Suppose that we are given a sequences of $2N$ 'entities' (not numbers) with some total ordering defined among these entities. An example could be
$$\langle a\rangle=1<4<8<2<3<\cdots<2N \tag{GIVEN TO US}$$
However, we are not happy with this ordering because we want some other order relations to hold true namely:
1.) The set of entities $1$ to $N$ should satisfy a GIVEN ORDERING. An example could be:
$\langle c1\rangle=1<3<2<8<\cdots<N$.
2.) The set of entities $N+1$ to $2N$ should satisfy the ordering $\langle c2 \rangle $ obtained by adding $N$ to each entry in $\langle c1\rangle$.
$$\langle c2\rangle = \langle c1\rangle +N=N+1<N+3<N+2<N+8<\cdots<2N.$$
Statement of the problem: Construct a new sequence $<b>$, a total ordering on entities $1$ to $2N$ that must satisfy both $<c1>$ and $<c2>$ and be as "close" as possible to $<a>$. Note that the original sequence $<a>$ as given does not satisfy $<c1>$ and $<c2>$. Essentially approximate $<a>$ so that both of the given order constraints hold.
In theory, one could enumerate all possible sequences and pick the best one. I am instead looking for an efficient (could be sub optimal but maybe 'not so bad') way to do this problem. Any ideas on where to even start? Is there a branch of mathematics or theoretical computer science that deals with a problem of this sort and which will help me. I understand I haven't defined the notion of 'closeness'. One metric could be the number of disagreements which we need to minimize.

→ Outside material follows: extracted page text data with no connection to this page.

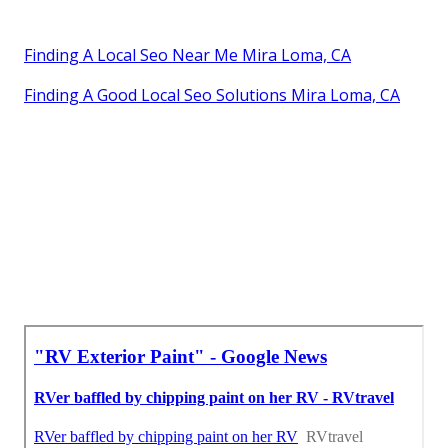
Finding A Local Seo Near Me Mira Loma, CA
Finding A Good Local Seo Solutions Mira Loma, CA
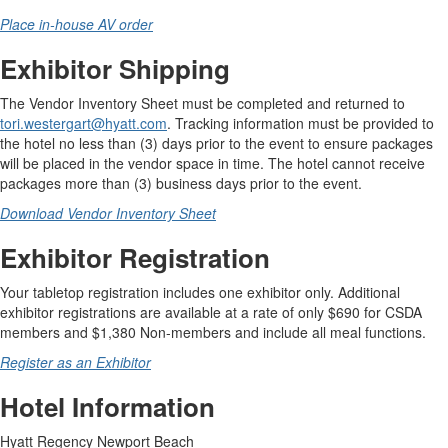
Place in-house AV order
Exhibitor Shipping
The Vendor Inventory Sheet must be completed and returned to
tori.westergart@hyatt.com
. Tracking information must be provided to
the hotel no less than (3) days prior to the event to ensure packages
will be placed in the vendor space in time. The hotel cannot receive
packages more than (3) business days prior to the event.
Download Vendor Inventory Sheet
Exhibitor Registration
Your tabletop registration includes one exhibitor only. Additional
exhibitor registrations are available at a rate of only $690 for CSDA
members and $1,380 Non-members and include all meal functions.
Register as an Exhibitor
Hotel Information
Hyatt Regency Newport Beach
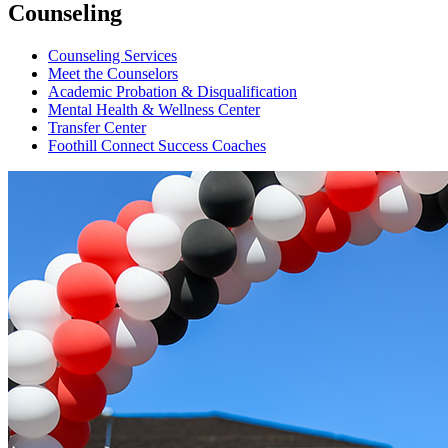
Counseling
Counseling Services
Meet the Counselors
Academic Probation & Disqualification
Mental Health & Wellness Center
Transfer Center
Foothill Connect Success Coaches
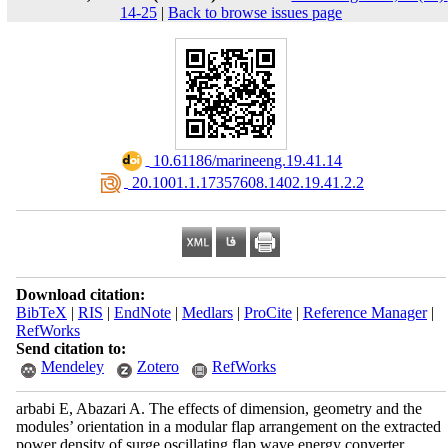
14-25
|
Back to browse issues page
‎ 10.61186/marineeng.19.41.14
‎ 20.1001.1.17357608.1402.19.41.2.2
Download citation:
BibTeX
|
RIS
|
EndNote
|
Medlars
|
ProCite
|
Reference Manager
|
RefWorks
Send citation to:
Mendeley
Zotero
RefWorks
arbabi E, Abazari A. The effects of dimension, geometry and the
modules’ orientation in a modular flap arrangement on the extracted
power density of surge oscillating flap wave energy converter.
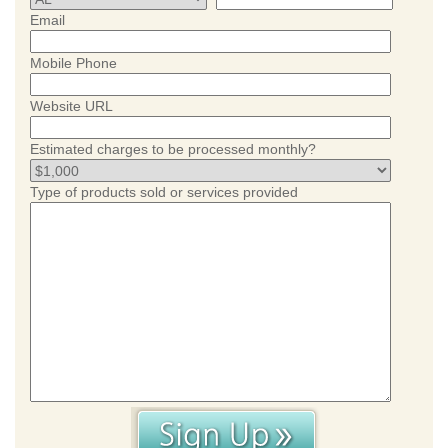
Email
Mobile Phone
Website URL
Estimated charges to be processed monthly?
Type of products sold or services provided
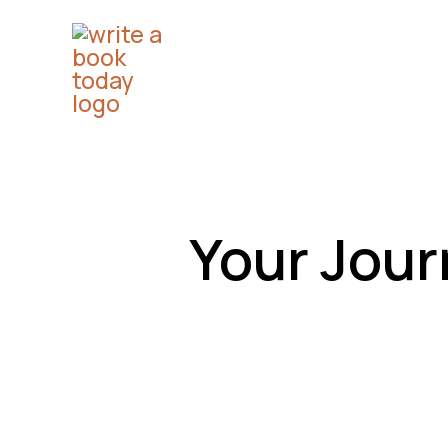
Skip
to
content
Your Jour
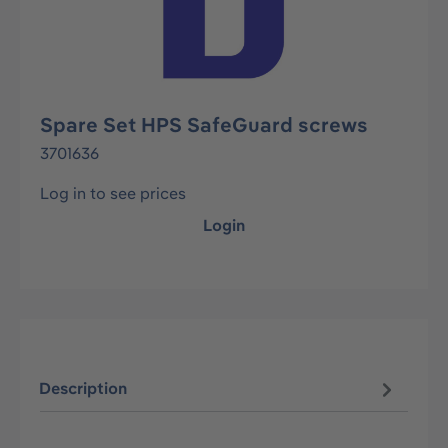
Spare Set HPS SafeGuard screws
3701636
Log in to see prices
Login
Description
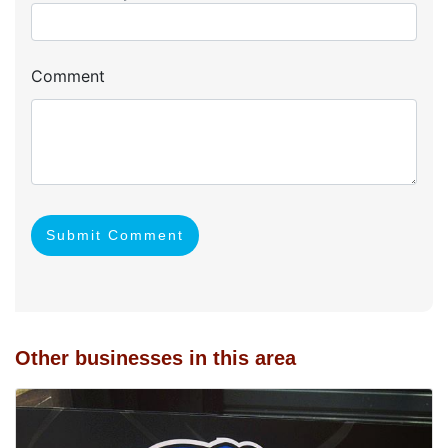
Comment
Submit Comment
Other businesses in this area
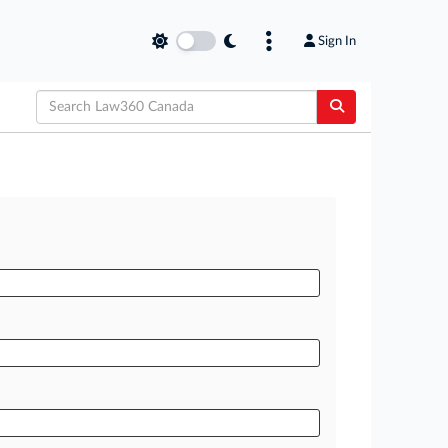
Sign In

It seems to me that the problem is posed in a somewhat too general fashion. It is not difficult to prove that there are ways to define "satisfactory ordering" and "closeness" for which the problem of deciding if there exists a satisfactory ordering that is $\epsilon-$close to the original sequence is NP-complete. In fact, you can make even the approximation problem (if $\bar\epsilon$ is the actual minimum, you are allowed to err if posed the question with $\epsilon$ in the range $\bar\epsilon/K, \bar\epsilon K$ for any $K>0$) NP-complete!
Maybe you could give us a bit more structure to work with?